Nach seiner Gesellenprüfung im Januar 1943 wurde Reinhold Kienzle noch am selben Tag zusammen mit mehreren Beckumern zum Reichsarbeitsdienst auf einen Flugplatz hinter Osnabrück eingezogen. Nach 3 Monaten wurde er in verschiedene Einsatzorte nach Holland, Belgien und Frankreich geschickt. Da er 3 Flugscheine hatte, kam er schließlich nach Nimes, wo er eine Ausbildung zum Lastenseglerpilot machte.
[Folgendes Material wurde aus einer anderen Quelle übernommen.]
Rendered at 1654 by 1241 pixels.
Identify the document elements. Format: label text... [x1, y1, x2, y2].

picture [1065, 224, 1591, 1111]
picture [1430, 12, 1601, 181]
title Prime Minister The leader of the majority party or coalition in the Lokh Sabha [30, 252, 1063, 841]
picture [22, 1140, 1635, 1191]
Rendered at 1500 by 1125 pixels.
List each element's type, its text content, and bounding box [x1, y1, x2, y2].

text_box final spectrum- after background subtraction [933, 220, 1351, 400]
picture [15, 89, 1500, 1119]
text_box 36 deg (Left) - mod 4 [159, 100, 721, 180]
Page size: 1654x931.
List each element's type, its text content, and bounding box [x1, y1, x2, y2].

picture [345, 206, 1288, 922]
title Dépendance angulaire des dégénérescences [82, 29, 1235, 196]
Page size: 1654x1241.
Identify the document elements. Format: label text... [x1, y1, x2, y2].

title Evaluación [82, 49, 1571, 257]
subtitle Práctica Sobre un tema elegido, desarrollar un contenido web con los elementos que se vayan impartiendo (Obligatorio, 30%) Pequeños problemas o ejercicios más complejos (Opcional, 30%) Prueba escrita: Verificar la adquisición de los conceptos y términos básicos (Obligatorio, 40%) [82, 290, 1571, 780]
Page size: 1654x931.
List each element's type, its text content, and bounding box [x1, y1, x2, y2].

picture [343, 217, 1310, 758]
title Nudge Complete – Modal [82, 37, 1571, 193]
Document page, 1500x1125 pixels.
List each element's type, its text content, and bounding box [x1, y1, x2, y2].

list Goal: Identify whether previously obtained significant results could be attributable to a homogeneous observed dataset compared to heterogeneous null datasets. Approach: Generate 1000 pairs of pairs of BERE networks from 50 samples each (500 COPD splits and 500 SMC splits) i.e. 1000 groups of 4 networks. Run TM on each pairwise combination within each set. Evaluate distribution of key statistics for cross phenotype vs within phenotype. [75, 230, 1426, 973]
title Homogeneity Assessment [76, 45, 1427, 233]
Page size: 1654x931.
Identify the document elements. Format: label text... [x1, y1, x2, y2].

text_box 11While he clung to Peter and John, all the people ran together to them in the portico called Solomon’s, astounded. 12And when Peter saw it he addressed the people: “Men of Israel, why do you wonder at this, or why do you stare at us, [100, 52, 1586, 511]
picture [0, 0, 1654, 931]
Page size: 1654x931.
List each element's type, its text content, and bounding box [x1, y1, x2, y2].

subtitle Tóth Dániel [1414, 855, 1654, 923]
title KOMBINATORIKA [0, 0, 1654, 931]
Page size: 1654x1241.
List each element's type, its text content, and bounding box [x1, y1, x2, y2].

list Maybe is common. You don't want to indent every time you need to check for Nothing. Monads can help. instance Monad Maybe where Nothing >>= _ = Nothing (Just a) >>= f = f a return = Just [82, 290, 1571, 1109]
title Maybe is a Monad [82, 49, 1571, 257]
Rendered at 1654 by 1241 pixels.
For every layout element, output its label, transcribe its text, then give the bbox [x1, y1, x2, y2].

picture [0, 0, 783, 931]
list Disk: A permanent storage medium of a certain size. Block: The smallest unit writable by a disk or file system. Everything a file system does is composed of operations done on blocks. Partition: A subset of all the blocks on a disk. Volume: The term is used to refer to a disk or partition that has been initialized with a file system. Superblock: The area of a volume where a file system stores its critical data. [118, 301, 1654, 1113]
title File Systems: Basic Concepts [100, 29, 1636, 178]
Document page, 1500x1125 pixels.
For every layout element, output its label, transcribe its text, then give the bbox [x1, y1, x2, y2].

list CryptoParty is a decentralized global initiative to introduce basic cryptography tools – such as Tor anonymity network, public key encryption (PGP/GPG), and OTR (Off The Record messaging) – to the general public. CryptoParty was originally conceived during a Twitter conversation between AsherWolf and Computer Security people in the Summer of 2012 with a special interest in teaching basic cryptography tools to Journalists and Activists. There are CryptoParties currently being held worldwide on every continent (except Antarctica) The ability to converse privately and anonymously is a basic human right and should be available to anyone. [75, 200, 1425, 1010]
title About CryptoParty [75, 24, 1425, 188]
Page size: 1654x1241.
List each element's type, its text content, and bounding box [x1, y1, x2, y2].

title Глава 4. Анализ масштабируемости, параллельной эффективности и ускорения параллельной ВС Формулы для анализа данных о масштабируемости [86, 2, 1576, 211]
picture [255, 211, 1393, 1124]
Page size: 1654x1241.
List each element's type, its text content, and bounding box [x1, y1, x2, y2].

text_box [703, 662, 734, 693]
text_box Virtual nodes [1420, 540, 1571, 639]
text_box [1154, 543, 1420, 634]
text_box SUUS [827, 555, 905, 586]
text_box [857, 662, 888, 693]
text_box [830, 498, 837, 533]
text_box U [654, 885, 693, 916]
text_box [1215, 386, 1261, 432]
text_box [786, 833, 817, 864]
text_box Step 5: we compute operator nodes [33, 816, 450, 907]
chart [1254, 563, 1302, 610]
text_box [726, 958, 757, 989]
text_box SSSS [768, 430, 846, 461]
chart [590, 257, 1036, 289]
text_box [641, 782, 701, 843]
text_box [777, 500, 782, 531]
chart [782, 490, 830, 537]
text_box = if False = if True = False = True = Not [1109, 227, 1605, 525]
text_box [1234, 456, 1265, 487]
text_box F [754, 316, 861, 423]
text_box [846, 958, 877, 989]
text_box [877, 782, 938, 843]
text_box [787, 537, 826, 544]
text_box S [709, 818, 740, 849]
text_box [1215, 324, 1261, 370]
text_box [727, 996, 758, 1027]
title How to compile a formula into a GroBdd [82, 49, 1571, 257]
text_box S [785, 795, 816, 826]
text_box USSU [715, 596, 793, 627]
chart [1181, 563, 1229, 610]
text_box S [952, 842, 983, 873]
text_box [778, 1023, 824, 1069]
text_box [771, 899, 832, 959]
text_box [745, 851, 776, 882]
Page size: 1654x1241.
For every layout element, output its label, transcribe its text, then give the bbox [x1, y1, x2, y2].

Lastensegler waren damals sehr gefragt, denn sie flogen geräuschlos und tief, so dass sie vom feindlichen Radar nicht erfasst werden konnten. Sie wurden zunächst zu Versorgungszwecken der eigenen Truppen eingesetzt, später wurden auch Fallschirmjäger transportiert. Bis zu 17 Fallschirmspringer konnte Reinhold Kienzle mitnehmen, die dann im Morgengrauen in voller Montur hinter den feindlichen Linien abspringen konnten. Als Pilot musste er dann allerdings zusehen, dass er heile auf einem sicheren Platz landen konnte.
Reinhold Kienzle hatte seine ersten Einsätze im Mittelmeerraum. Gegen Ende des Krieges wurde der Flugplatz von gegnerischen Jagdbombern angegriffen. Splitterbomben und Brisanzbomben zerstörten 18 Ju 80 und Ju 108, die man zum Aufziehen der Lastensegler brauchte, die restlichen auf dem Flugplatz stehenden Flugzeuge und Segler wurden danach durch deutsche Pioniere zerstört. Das Fliegerregiment 63, dem Reinhold Kienzle als Lastensegler angehörte, wurde aufgelöst.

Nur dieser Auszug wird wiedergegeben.